Shanghai AI Laboratory promotes REEF, a large-model "fingerprint identification" method, to combat "shelling" behavior

Author：Eve Cole Update Time：2024-12-20 20:00:01

The open source of large language models (LLM) promotes the development of AI technology, but it also brings challenges in intellectual property protection. The emergence of "shell" models makes identifying the source of the model an urgent problem that needs to be solved. This article will discuss the shortcomings of existing model fingerprint identification methods, and introduce a new, more robust model fingerprint identification method - REEF, how it can effectively solve the "shelling" problem and protect LLM's intellectual property .

In the AI era, large language models (LLM) are like martial arts secrets. The training process consumes huge computing power and data, just like a martial arts master who has practiced in seclusion for many years. The release of the open source model is like a master making his secrets public, but it will come with some licenses (such as Apache2.0 and LLaMA2 community license) to protect his intellectual property (IP).

However, the world is treacherous, and "shelling" incidents always happen. Some developers claim to have trained new LLMs, but in fact they are wrappers or fine-tuning on other base models (such as Llama-2 and MiniCPM-V). This is like secretly learning other people's martial arts but claiming to be your own original creation. To prevent this from happening, model owners and third parties need a way to identify “shelled” models.

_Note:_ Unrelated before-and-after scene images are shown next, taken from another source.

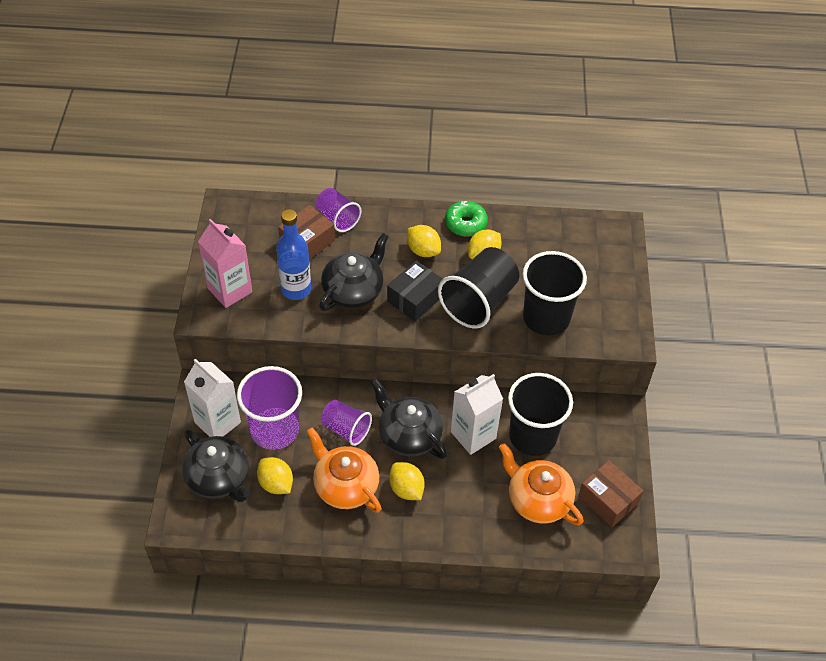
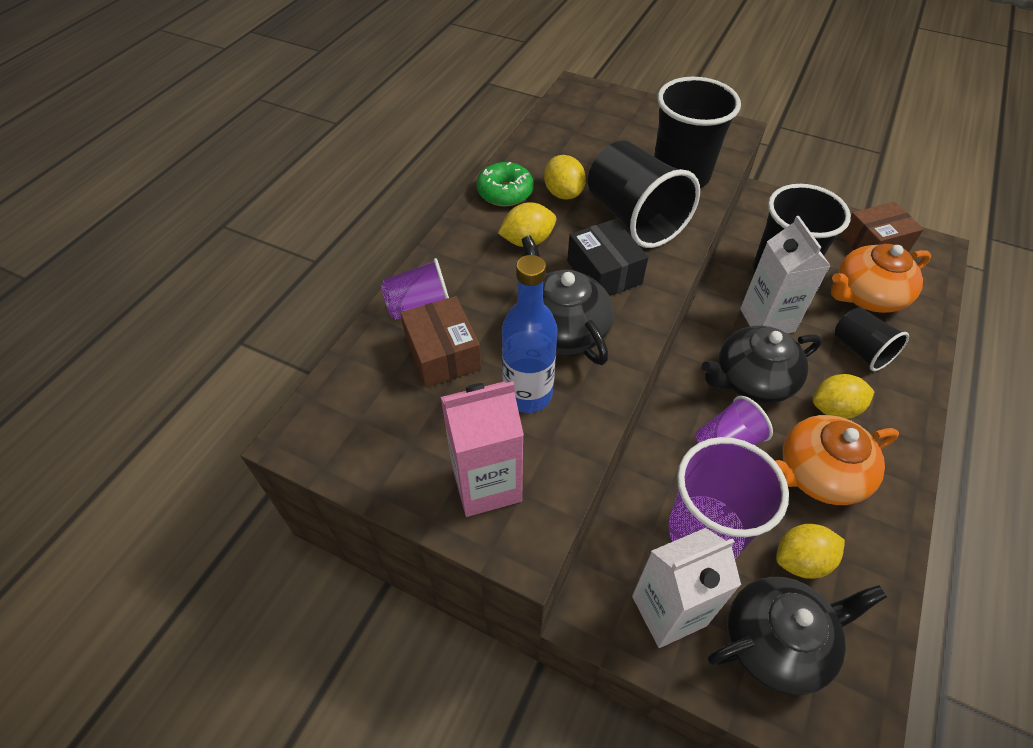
camera: 65 degrees left, 0 degrees up
none -> black cup [835,307,909,371]

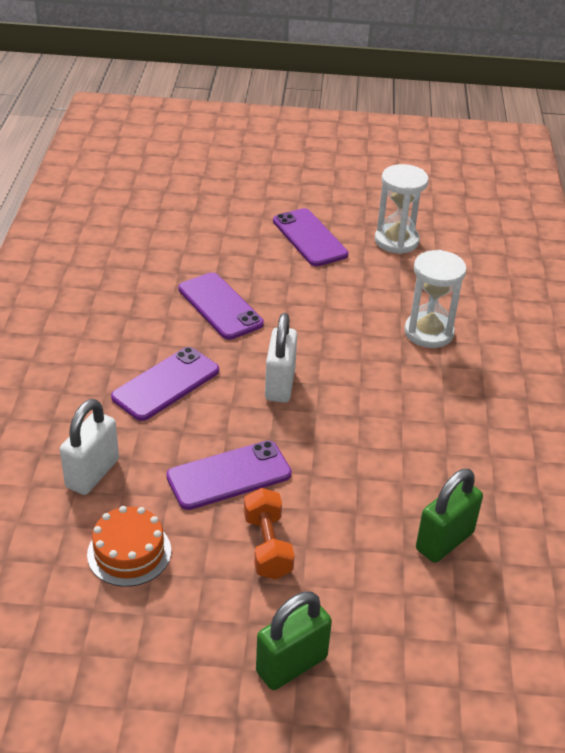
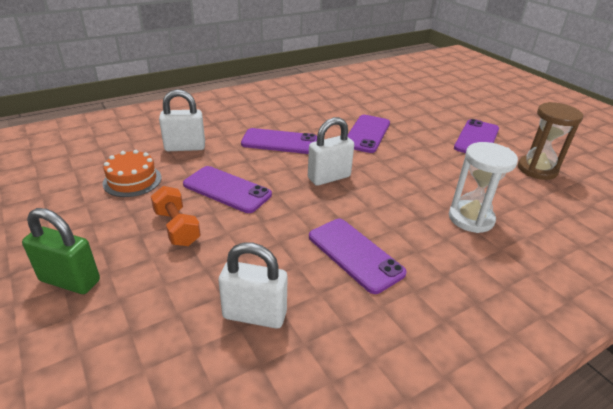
camera: 55 degrees right, 5 degrees down
orange dumbbell [244,488,295,579] -> orange dumbbell turned 75 degrees counterclockwise [151,186,201,246]
white hourglass [375,164,429,254] -> brown hourglass [518,102,583,180]
green padlock [416,469,483,563] -> white padlock [218,242,288,328]
none -> purple phone [309,219,407,294]

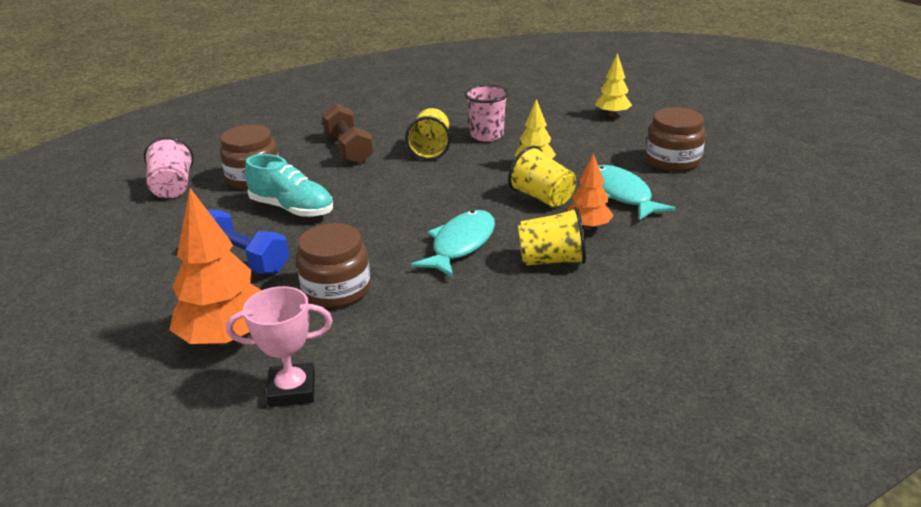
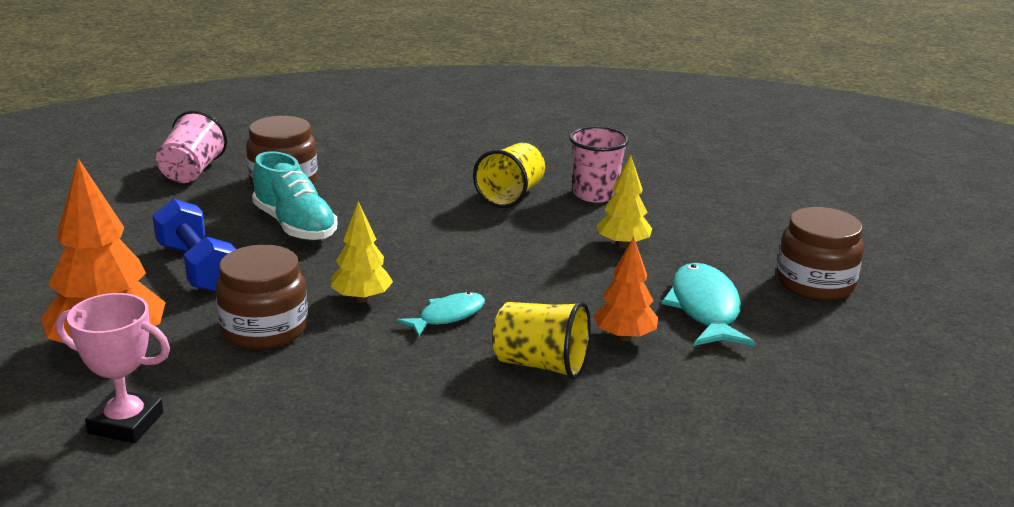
camera: 20 degrees right, 5 degrees down
brown dumbbell [322,104,374,164] -> none
turquoise fish [411,210,495,278] -> turquoise fish [396,292,485,337], size x0.62
yellow cup [508,146,576,208] -> none
yellow tree [595,53,632,117] -> yellow tree moved to [330,201,393,303]

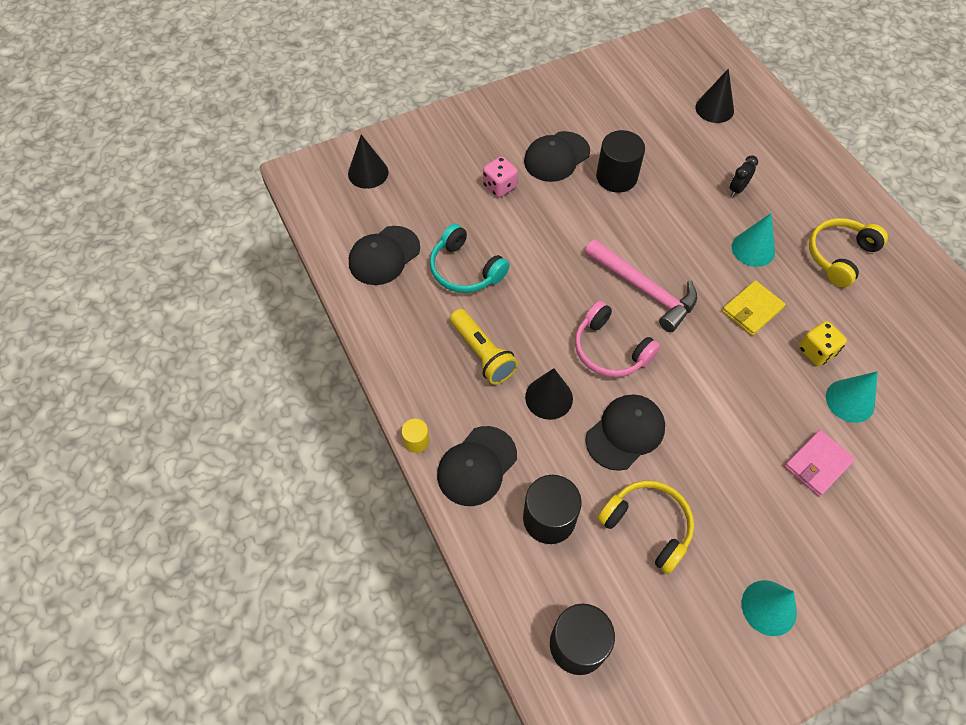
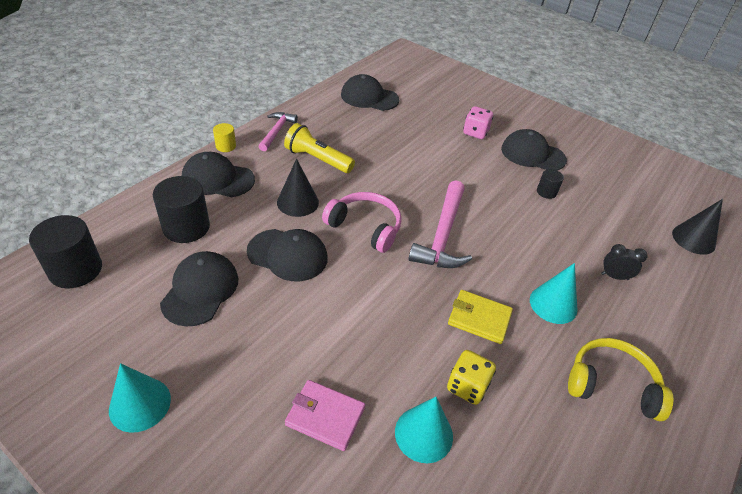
camera: 60 degrees right, 15 degrees down
black cone [348,135,389,189] -> none
turquoise headphones [430,224,510,293] -> none
yellow flashlight [450,309,518,384] -> yellow flashlight turned 90 degrees clockwise [284,123,355,173]
pink headphones [575,301,660,377] -> pink headphones turned 105 degrees clockwise [322,192,402,253]
black cylinder [596,130,645,193] -> black cylinder [537,169,564,199], size x0.51
yellow headphones [598,480,694,574] -> black cap [160,251,238,327]
none -> pink hammer [258,112,298,152]

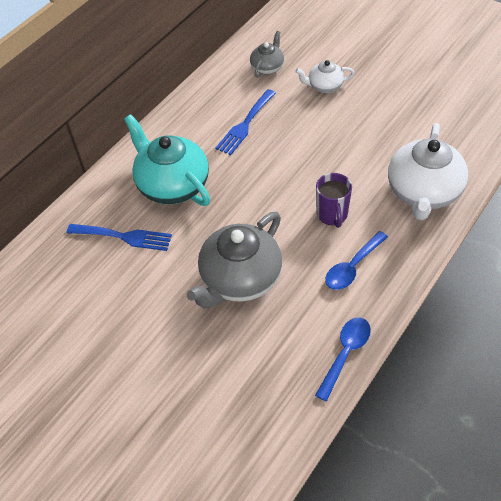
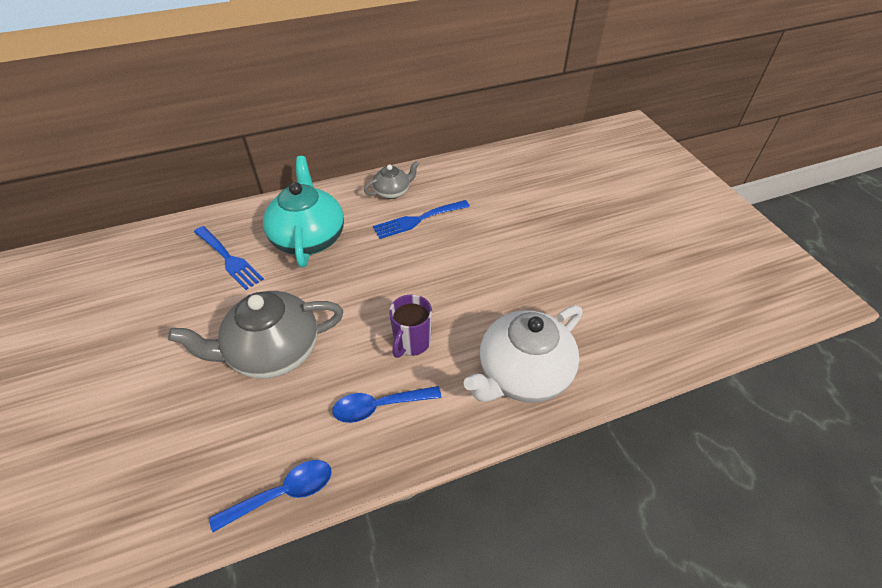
camera: 30 degrees right, 5 degrees down
grey teapot [250,31,284,78] -> grey teapot moved to [364,161,419,199]
white teapot [295,60,355,93] -> none

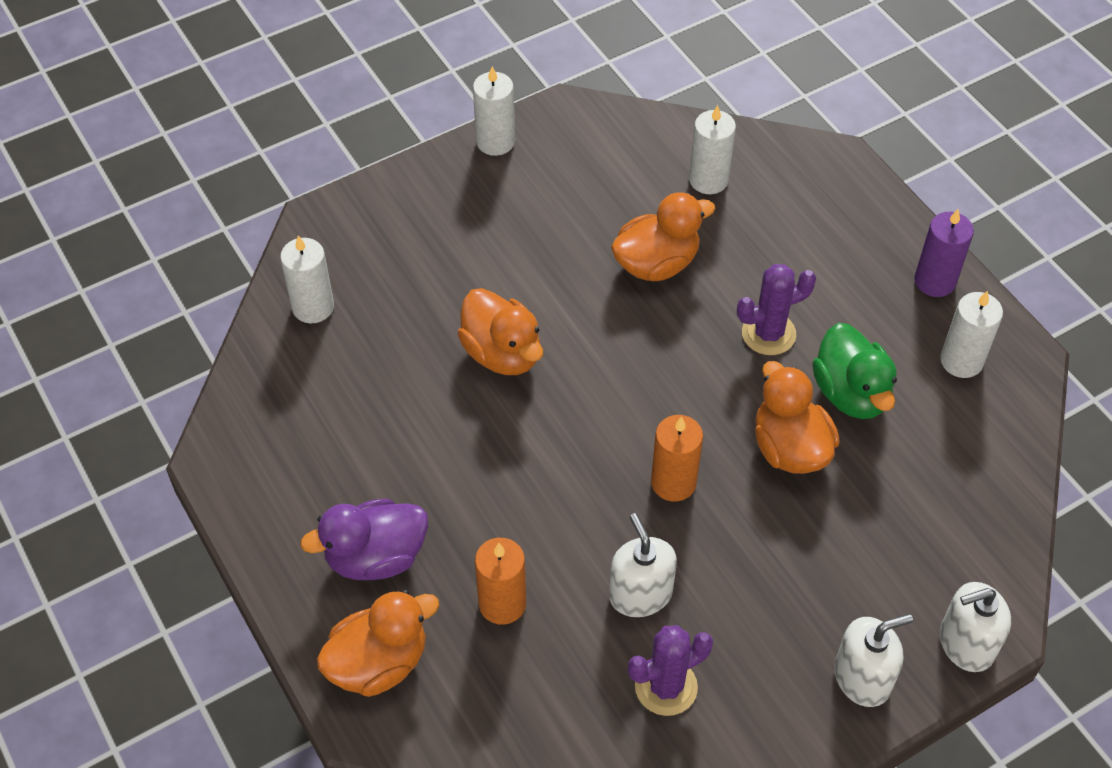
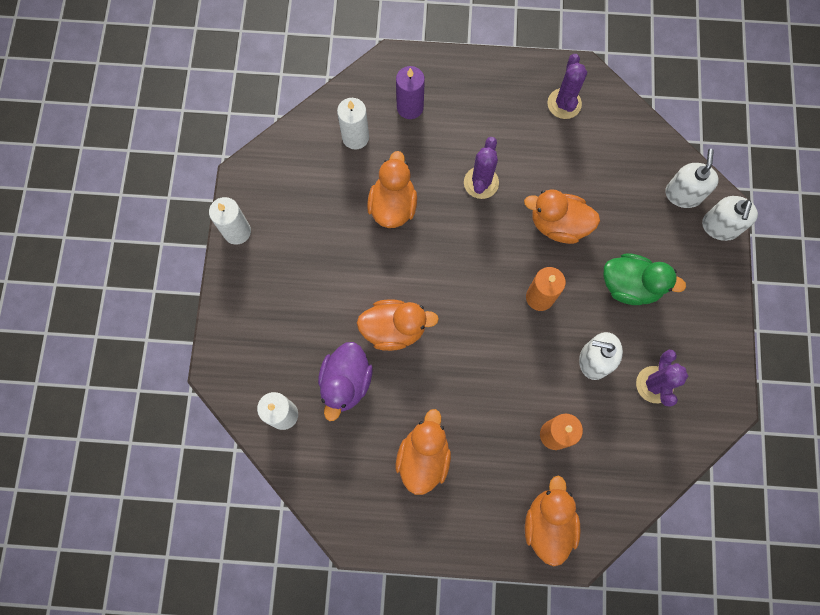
camera: 55 degrees left, 20 degrees up
purple duck [300,499,428,580] -> purple duck moved to [318,342,373,421]
green duck [812,323,897,419] -> green duck moved to [604,253,686,305]
white soap dispenser [834,614,913,707] -> white soap dispenser moved to [665,149,719,208]
purple candle [914,209,974,297] -> purple candle moved to [396,66,425,119]
white candle [940,291,1003,378] -> purple cactus [547,54,587,119]
none -> orange duck [396,409,451,495]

There are two main types of existing model fingerprint identification methods:

Injection fingerprint: This is like secretly marking the secret book, such as the watermark method. This method artificially adds some "triggers" during the model training or fine-tuning process, allowing the model to generate specific content under specific conditions, thereby identifying the source of the model. However, this approach will increase training costs, affect model performance, and may even be removed. Moreover, this method cannot be applied to already published models.

Intrinsic Fingerprinting: This is like judging the source of a cheat based on its content and style. This method utilizes the properties of the model itself for identification, including model weights and feature representations. Among them, the weight-based fingerprint method performs identification by calculating the similarity of model weights. However, this method is susceptible to weight changes, such as weight permutations, pruning, and fine-tuning. The method based on semantic analysis performs recognition through the text generated by the statistical analysis model. However, both methods suffer from insufficient robustness.

So, is there a method that can effectively identify "shell" models without affecting model performance and resist various "fancy" modifications?

Researchers from Shanghai Artificial Intelligence Laboratory and other institutions have proposed a new model fingerprint identification method - REEF.

The working principle of REEF is:

REEF is a fingerprint identification method based on feature representation. It does not rely on the representation of any specific layer, but utilizes the powerful representation modeling capabilities of LLM to extract features from various layers for recognition.

It compares the center kernel alignment (CKA) similarity of feature representations of two models on the same sample. CKA is a similarity index based on the Hilbert-Schmidt Independence Criterion (HSIC), which can measure the independence between two sets of random variables.

If the similarity is high, it means that the suspect model is likely to be derived from the victim model; otherwise, it is unlikely.

What are the advantages of REEF?

No training required: This means it does not affect the performance of the model and does not add additional training costs.

Strong robustness: It is robust to various subsequent developments such as model pruning, fine-tuning, merging, arrangement and scaling transformations. Even if the suspect model undergoes extensive fine-tuning (up to 700B tokens of data), REEF can still effectively identify whether it originates from the victim model.

Theoretical Guarantee: Researchers have theoretically proven that CKA is invariant to column arrangement and scaling transformations.

Experimental results show that REEF performs well in identifying “shell” models, outperforming existing methods based on weights and semantic analysis.

The emergence of REEF provides a new tool for protecting LLM's intellectual property and helps combat unethical or illegal behaviors such as unauthorized use or copying of models.

Paper address: https://arxiv.org/pdf/2410.14273

All in all, the REEF method provides an effective, robust and efficient solution to the intellectual property protection problem of the LLM open source model, and contributes to building a healthier AI ecological environment.